(Rendered images with source text)
::::::::::

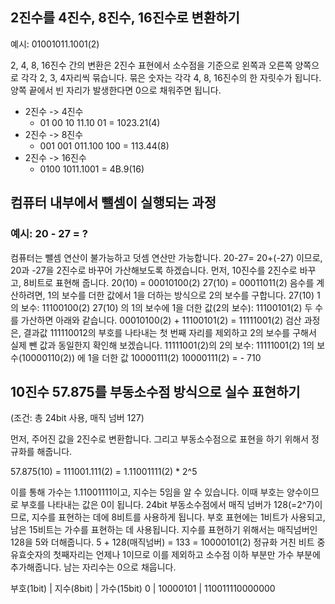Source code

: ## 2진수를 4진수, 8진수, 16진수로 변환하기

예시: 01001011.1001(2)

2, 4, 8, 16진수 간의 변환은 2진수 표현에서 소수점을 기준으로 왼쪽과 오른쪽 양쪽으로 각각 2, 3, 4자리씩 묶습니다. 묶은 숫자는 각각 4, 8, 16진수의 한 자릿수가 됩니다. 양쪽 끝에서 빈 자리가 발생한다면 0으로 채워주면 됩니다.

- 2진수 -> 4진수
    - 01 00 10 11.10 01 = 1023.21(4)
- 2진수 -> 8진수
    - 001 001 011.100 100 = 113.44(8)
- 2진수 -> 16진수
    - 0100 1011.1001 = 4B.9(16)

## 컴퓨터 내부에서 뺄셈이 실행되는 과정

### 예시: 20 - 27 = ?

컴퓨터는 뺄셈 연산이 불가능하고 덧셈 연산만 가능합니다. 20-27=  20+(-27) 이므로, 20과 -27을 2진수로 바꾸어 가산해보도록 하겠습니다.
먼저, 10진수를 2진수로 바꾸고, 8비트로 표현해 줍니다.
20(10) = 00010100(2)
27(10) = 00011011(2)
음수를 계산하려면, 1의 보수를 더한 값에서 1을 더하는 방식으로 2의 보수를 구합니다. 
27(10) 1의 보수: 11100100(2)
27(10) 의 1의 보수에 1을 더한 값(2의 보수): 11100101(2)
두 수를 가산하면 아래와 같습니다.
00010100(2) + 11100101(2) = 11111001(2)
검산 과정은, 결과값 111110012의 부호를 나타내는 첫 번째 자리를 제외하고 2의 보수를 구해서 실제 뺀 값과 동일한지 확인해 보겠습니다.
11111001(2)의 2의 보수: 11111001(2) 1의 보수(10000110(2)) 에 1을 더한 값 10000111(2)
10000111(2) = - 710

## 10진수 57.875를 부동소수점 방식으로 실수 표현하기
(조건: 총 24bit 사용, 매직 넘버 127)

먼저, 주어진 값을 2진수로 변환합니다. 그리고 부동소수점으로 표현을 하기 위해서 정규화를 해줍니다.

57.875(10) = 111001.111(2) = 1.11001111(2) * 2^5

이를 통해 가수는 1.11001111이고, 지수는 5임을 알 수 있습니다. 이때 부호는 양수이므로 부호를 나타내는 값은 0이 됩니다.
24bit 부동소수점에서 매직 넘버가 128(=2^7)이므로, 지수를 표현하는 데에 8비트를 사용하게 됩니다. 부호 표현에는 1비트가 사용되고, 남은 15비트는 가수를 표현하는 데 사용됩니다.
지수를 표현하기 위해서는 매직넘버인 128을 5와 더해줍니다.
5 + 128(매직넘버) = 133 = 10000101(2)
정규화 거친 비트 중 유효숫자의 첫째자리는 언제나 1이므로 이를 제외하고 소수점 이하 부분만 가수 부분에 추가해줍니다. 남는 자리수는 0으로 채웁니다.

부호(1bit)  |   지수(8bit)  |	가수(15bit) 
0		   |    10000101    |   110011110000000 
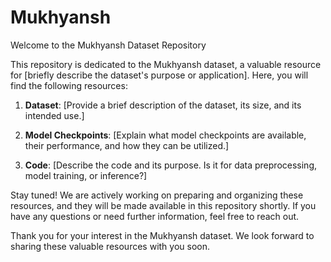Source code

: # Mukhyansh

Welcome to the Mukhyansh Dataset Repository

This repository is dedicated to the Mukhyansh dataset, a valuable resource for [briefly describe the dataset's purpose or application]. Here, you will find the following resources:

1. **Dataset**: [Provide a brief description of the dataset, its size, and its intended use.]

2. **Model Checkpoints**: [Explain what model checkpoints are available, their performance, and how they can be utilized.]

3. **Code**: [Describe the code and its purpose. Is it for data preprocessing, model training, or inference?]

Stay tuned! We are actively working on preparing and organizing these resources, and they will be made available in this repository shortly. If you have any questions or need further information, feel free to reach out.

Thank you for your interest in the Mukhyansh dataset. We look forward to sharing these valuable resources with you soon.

::::::::::

EXERCISE
Reproduce the source text of all the data above verbatim, leaving out the pictures.

RESULT OF THE EXERCISE
Source code

: ## 2진수를 4진수, 8진수, 16진수로 변환하기

예시: 01001011.1001(2)

2, 4, 8, 16진수 간의 변환은 2진수 표현에서 소수점을 기준으로 왼쪽과 오른쪽 양쪽으로 각각 2, 3, 4자리씩 묶습니다. 묶은 숫자는 각각 4, 8, 16진수의 한 자릿수가 됩니다. 양쪽 끝에서 빈 자리가 발생한다면 0으로 채워주면 됩니다.

- 2진수 -> 4진수
    - 01 00 10 11.10 01 = 1023.21(4)
- 2진수 -> 8진수
    - 001 001 011.100 100 = 113.44(8)
- 2진수 -> 16진수
    - 0100 1011.1001 = 4B.9(16)

## 컴퓨터 내부에서 뺄셈이 실행되는 과정

### 예시: 20 - 27 = ?

컴퓨터는 뺄셈 연산이 불가능하고 덧셈 연산만 가능합니다. 20-27=  20+(-27) 이므로, 20과 -27을 2진수로 바꾸어 가산해보도록 하겠습니다.
먼저, 10진수를 2진수로 바꾸고, 8비트로 표현해 줍니다.
20(10) = 00010100(2)
27(10) = 00011011(2)
음수를 계산하려면, 1의 보수를 더한 값에서 1을 더하는 방식으로 2의 보수를 구합니다. 
27(10) 1의 보수: 11100100(2)
27(10) 의 1의 보수에 1을 더한 값(2의 보수): 11100101(2)
두 수를 가산하면 아래와 같습니다.
00010100(2) + 11100101(2) = 11111001(2)
검산 과정은, 결과값 111110012의 부호를 나타내는 첫 번째 자리를 제외하고 2의 보수를 구해서 실제 뺀 값과 동일한지 확인해 보겠습니다.
11111001(2)의 2의 보수: 11111001(2) 1의 보수(10000110(2)) 에 1을 더한 값 10000111(2)
10000111(2) = - 710

## 10진수 57.875를 부동소수점 방식으로 실수 표현하기
(조건: 총 24bit 사용, 매직 넘버 127)

먼저, 주어진 값을 2진수로 변환합니다. 그리고 부동소수점으로 표현을 하기 위해서 정규화를 해줍니다.

57.875(10) = 111001.111(2) = 1.11001111(2) * 2^5

이를 통해 가수는 1.11001111이고, 지수는 5임을 알 수 있습니다. 이때 부호는 양수이므로 부호를 나타내는 값은 0이 됩니다.
24bit 부동소수점에서 매직 넘버가 128(=2^7)이므로, 지수를 표현하는 데에 8비트를 사용하게 됩니다. 부호 표현에는 1비트가 사용되고, 남은 15비트는 가수를 표현하는 데 사용됩니다.
지수를 표현하기 위해서는 매직넘버인 128을 5와 더해줍니다.
5 + 128(매직넘버) = 133 = 10000101(2)
정규화 거친 비트 중 유효숫자의 첫째자리는 언제나 1이므로 이를 제외하고 소수점 이하 부분만 가수 부분에 추가해줍니다. 남는 자리수는 0으로 채웁니다.

부호(1bit)  |   지수(8bit)  |	가수(15bit) 
0		   |    10000101    |   110011110000000 
Source code

: # Mukhyansh

Welcome to the Mukhyansh Dataset Repository

This repository is dedicated to the Mukhyansh dataset, a valuable resource for [briefly describe the dataset's purpose or application]. Here, you will find the following resources:

1. **Dataset**: [Provide a brief description of the dataset, its size, and its intended use.]

2. **Model Checkpoints**: [Explain what model checkpoints are available, their performance, and how they can be utilized.]

3. **Code**: [Describe the code and its purpose. Is it for data preprocessing, model training, or inference?]

Stay tuned! We are actively working on preparing and organizing these resources, and they will be made available in this repository shortly. If you have any questions or need further information, feel free to reach out.

Thank you for your interest in the Mukhyansh dataset. We look forward to sharing these valuable resources with you soon.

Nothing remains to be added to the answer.